22. It was noted at the end that she was treated at the K.E.M. Hospital for two abrasions on chest and ruptured hymen and allowed to go, and the charge is entered in the non-cognizable register under Section 323 of the Indian Penal Code. The entry does not state whether the sexual intercourse was with or without her consent, which would seem to have been a relevant detail. In any case, when a charge of this sort is made, and supported by medical evidence of ruptured hymen, Section 323 seems a peculiar section to name. The learned Judge evidently thought that the police did not take sufficient trouble over this case, and were very unsympathetic to the complainant and her husband (which was their own story). The entry in the non-cognizable register lays some foundation for that suggestion. But fortunately the Inspector noted the entry, and told Deputy Inspector Kale to make a proper inquiry, and then an inquiry was made. We do not think that the conduct of Deputy Inspector Kale is open to so much criticism as the learned Judge suggests. However, the learned Judge was very careful to point out to the jury that whether the police had behaved properly or improperly had nothing to do with them, or with the charge which they were investigating, and he pointed out to them that, if they rejected the evidence as to the girl being under sixteen, the whole question was of abduction, and that depended on whether she was taken on Sunday to Juhu by deceitful means with the intention that she might be seduced to sexual intercourse. The delay of two days in going to the police is not, in our view, remarkable in the case of illiterate persons with no money and no friends in Bombay.
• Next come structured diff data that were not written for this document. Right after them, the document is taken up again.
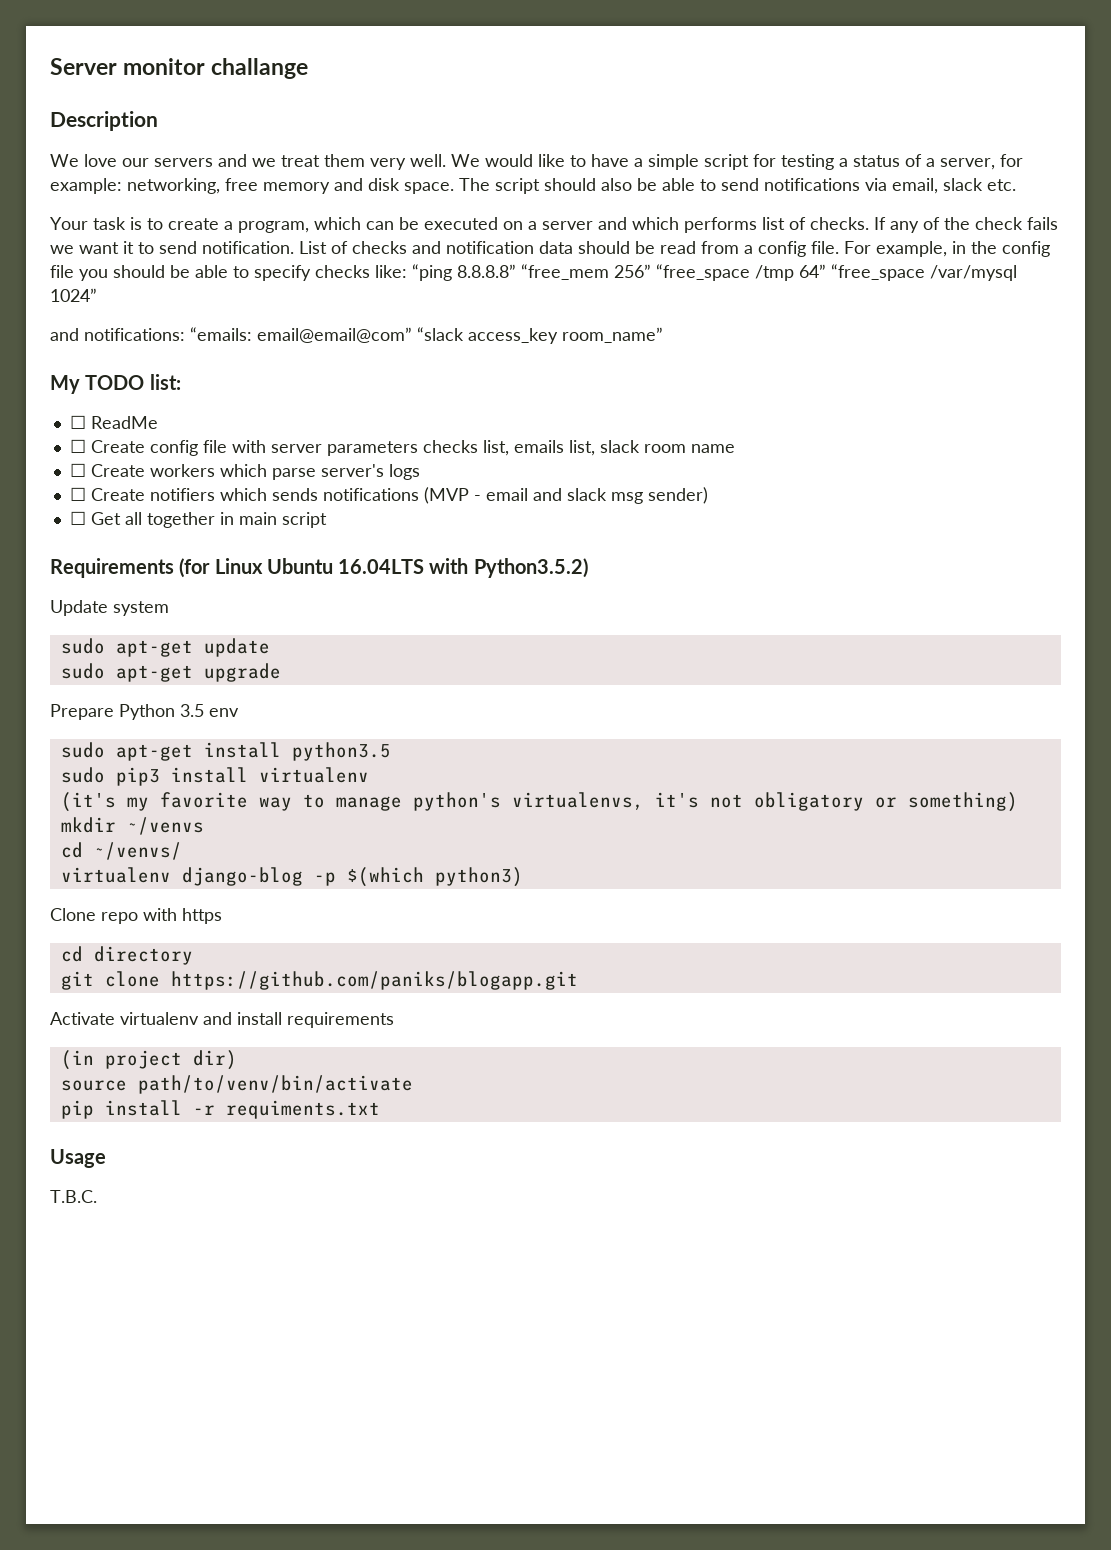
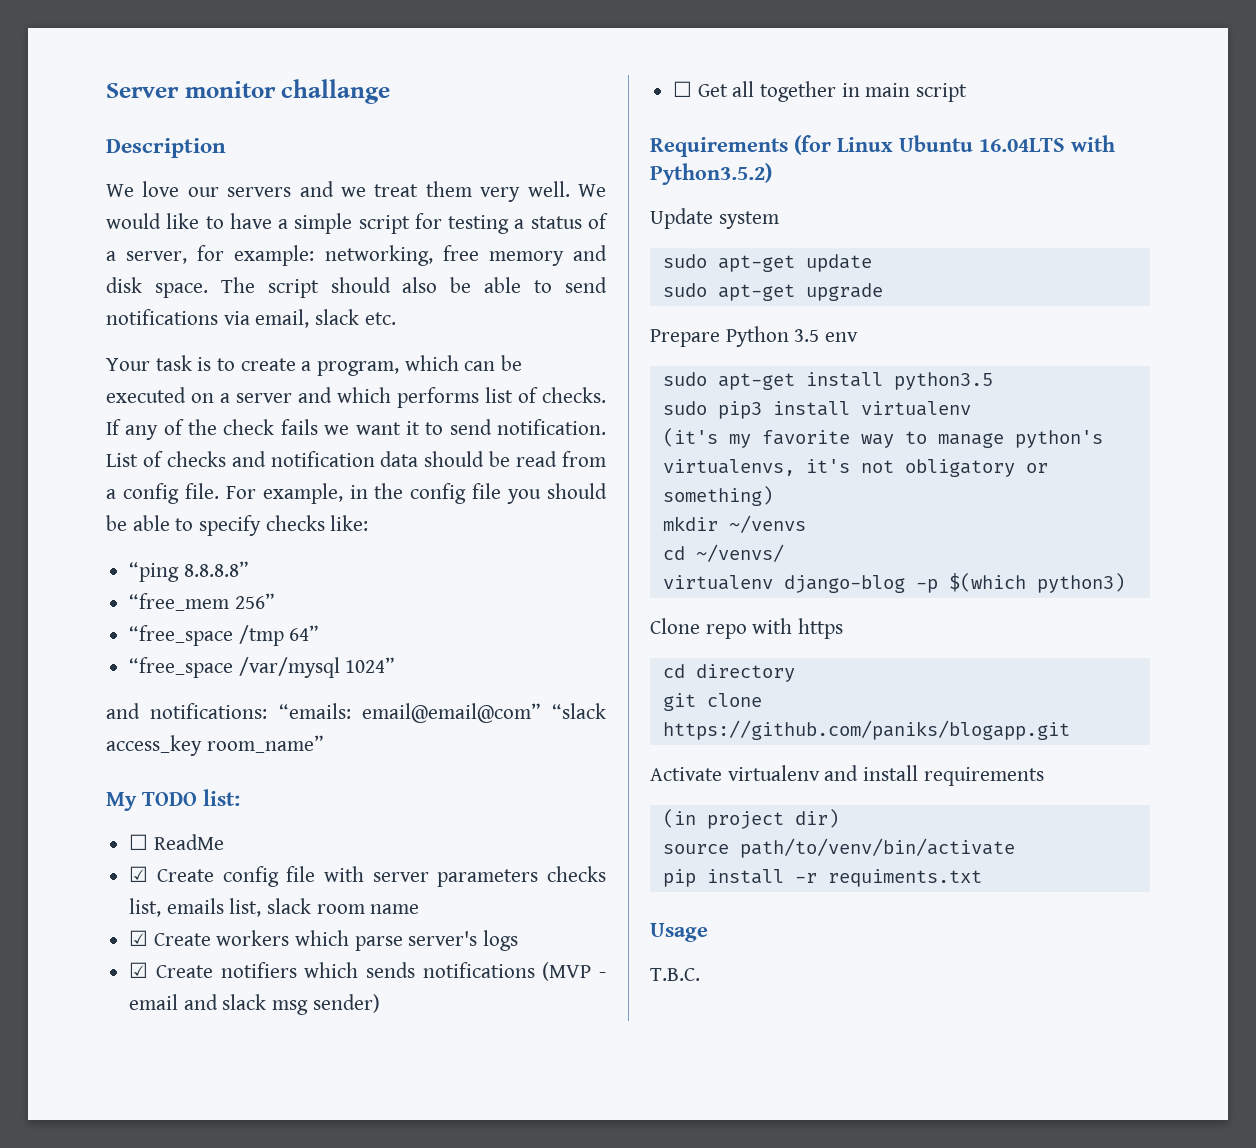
(407, 271) none -> (369, 523) //
(516, 271) none -> (249, 569) //
(651, 271) none -> (275, 601) //
(826, 271) none -> (320, 633) //
[69,439,86,453] ☐ -> [129,866,149,882] ☑
[69,463,86,477] ☐ -> [129,930,149,946] ☑
[69,487,86,501] ☐ -> [129,962,149,978] ☑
23. In our opinion, the verdict, which the jury arrived at, was the only possible verdict which they could have arrived at on the evidence; and, although the learned Judge undoubtedly was guilty of an error of law in using the police statement, we are satisfied that that did not affect the verdict of the jury.

24. We, therefore, propose to make no order on the reference.

25. We are not prepared to interfere with the sentence passed on the accused.

26. With regard to the class, the accused seems to be a person of the character which falls within class B, and we may recommend this classification to Government, though it was refused by the trial Judge.